Still nothing exists to this day that can replicate the raw power and direct command of magic that the Founders possessed to build Hogwarts. Dumbledore and Voldemort could be considered individuals closest to them in talent. Had they not been schooled in rational magic, their magic would still probably have sprang up spontaneous on its own (Voldemort's underaged magic), and so each are able to perform "incredible feats of magic" that astonish everyone. In the time of the Founders, they would have been considered true shamans. But as it took 4 such talented individuals working together very hard for decades to build Hogwarts, it is unlikely that such a feat can be replicated because it requires at least four such individuals being born at the same time around the same place, willing and incredibly committed to work together for such an extended period of time on one project. Only in such circumstances are incredible magical feats like Hogwarts possible. Rational magic could never alone do it, because it requires the user to first understand the basis of any magic to allow them to perform that magic, which for the building of Hogwarts would require mastery of understanding in thousands of types of magic to an absurdly advanced level which is too much for anyone. So for Hogwarts to have been built, a spontaneous almighty magic of the Founders was needed, the "divine" ability to perform powerful magic without needing to understand it first.

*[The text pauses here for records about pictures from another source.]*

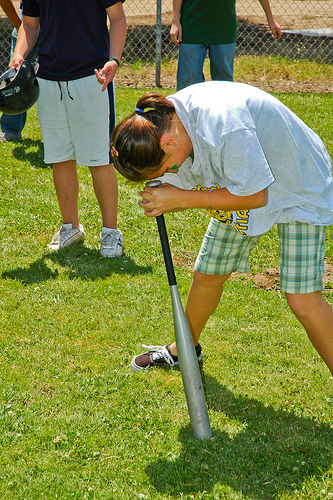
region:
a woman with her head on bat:
[84, 90, 323, 331]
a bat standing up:
[116, 265, 304, 468]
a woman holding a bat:
[122, 170, 258, 325]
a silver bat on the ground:
[139, 209, 300, 497]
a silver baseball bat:
[115, 238, 267, 482]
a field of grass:
[19, 274, 297, 492]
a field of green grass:
[50, 291, 312, 498]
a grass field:
[65, 343, 265, 495]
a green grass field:
[57, 320, 325, 496]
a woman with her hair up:
[107, 69, 328, 256]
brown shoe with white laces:
[128, 340, 202, 369]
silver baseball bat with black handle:
[146, 180, 211, 437]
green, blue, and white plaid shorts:
[194, 212, 324, 293]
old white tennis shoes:
[43, 223, 123, 258]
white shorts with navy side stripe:
[37, 72, 114, 165]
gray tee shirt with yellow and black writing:
[148, 81, 331, 236]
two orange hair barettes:
[109, 146, 118, 156]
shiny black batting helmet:
[1, 60, 39, 115]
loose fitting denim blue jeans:
[176, 43, 232, 90]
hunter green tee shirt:
[179, 0, 237, 45]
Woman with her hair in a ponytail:
[111, 94, 210, 181]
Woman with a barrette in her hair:
[105, 123, 191, 183]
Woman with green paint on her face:
[129, 141, 194, 177]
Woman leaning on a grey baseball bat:
[136, 160, 215, 441]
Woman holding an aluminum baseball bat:
[138, 181, 211, 441]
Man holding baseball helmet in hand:
[0, 58, 42, 119]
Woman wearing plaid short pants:
[192, 210, 325, 296]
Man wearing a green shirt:
[173, 0, 243, 47]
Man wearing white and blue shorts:
[35, 62, 116, 172]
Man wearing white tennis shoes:
[45, 219, 126, 258]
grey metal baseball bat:
[146, 182, 214, 439]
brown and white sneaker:
[130, 343, 204, 372]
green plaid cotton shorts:
[190, 217, 326, 293]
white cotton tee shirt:
[169, 81, 332, 237]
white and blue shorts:
[31, 73, 116, 168]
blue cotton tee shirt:
[19, 0, 124, 81]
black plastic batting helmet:
[1, 58, 39, 113]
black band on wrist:
[109, 56, 120, 67]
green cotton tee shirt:
[180, 0, 238, 45]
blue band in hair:
[134, 105, 145, 114]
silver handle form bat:
[132, 177, 160, 193]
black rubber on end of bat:
[145, 217, 196, 291]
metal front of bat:
[166, 304, 218, 451]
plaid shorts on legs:
[195, 217, 323, 300]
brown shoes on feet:
[112, 346, 168, 374]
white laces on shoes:
[146, 338, 175, 365]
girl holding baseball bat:
[128, 91, 307, 449]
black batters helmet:
[0, 57, 46, 119]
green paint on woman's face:
[172, 158, 180, 170]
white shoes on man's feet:
[51, 228, 127, 270]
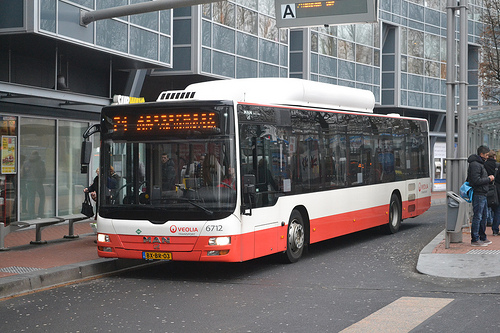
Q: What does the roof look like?
A: White.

Having his gift of Sight (although he is not intrinsically powerful), Harry can be seen to be something like Merlin's successor. Those with this gift in history have been paradigm-shifting inventors, innovators (by their ability to analyze pure magic in detail) who change the face of what people can do with magic. (And from that also naturally a community is shaped by such people, the nature of any magical community being derived from the nature of its magic.) But first he still has to kill Lord Voldemort.

In Response to one question in the comments by Kairin1979: Harry has the sight. He's grown up being more astute than any other average human being, so he's grown up very quickly, become aware of human nature/character. Imagine being able to from an early age, sense the rough true ulterior motivations behind any individual you ever talked/interacted with. How would you grow up as? This has a cumulative effect, at age 3 he's as astute as a twelve year old, by eleven he essentially is an adult. Harry is almost impossible to dupe/mislead because of his Sight. He has strong intuition, because in those story, intention in any witch/wizard is interlinked with their magic, so any one who can sense/see magic can understand the intention behind it as well. So in answer, Harry is not your typical 11 year old. And because of the intense serious training he has been subjected to, he rationalizes everything. It also means he's not terribly good at relating or conversing with his peers, who he views as childish compared to him.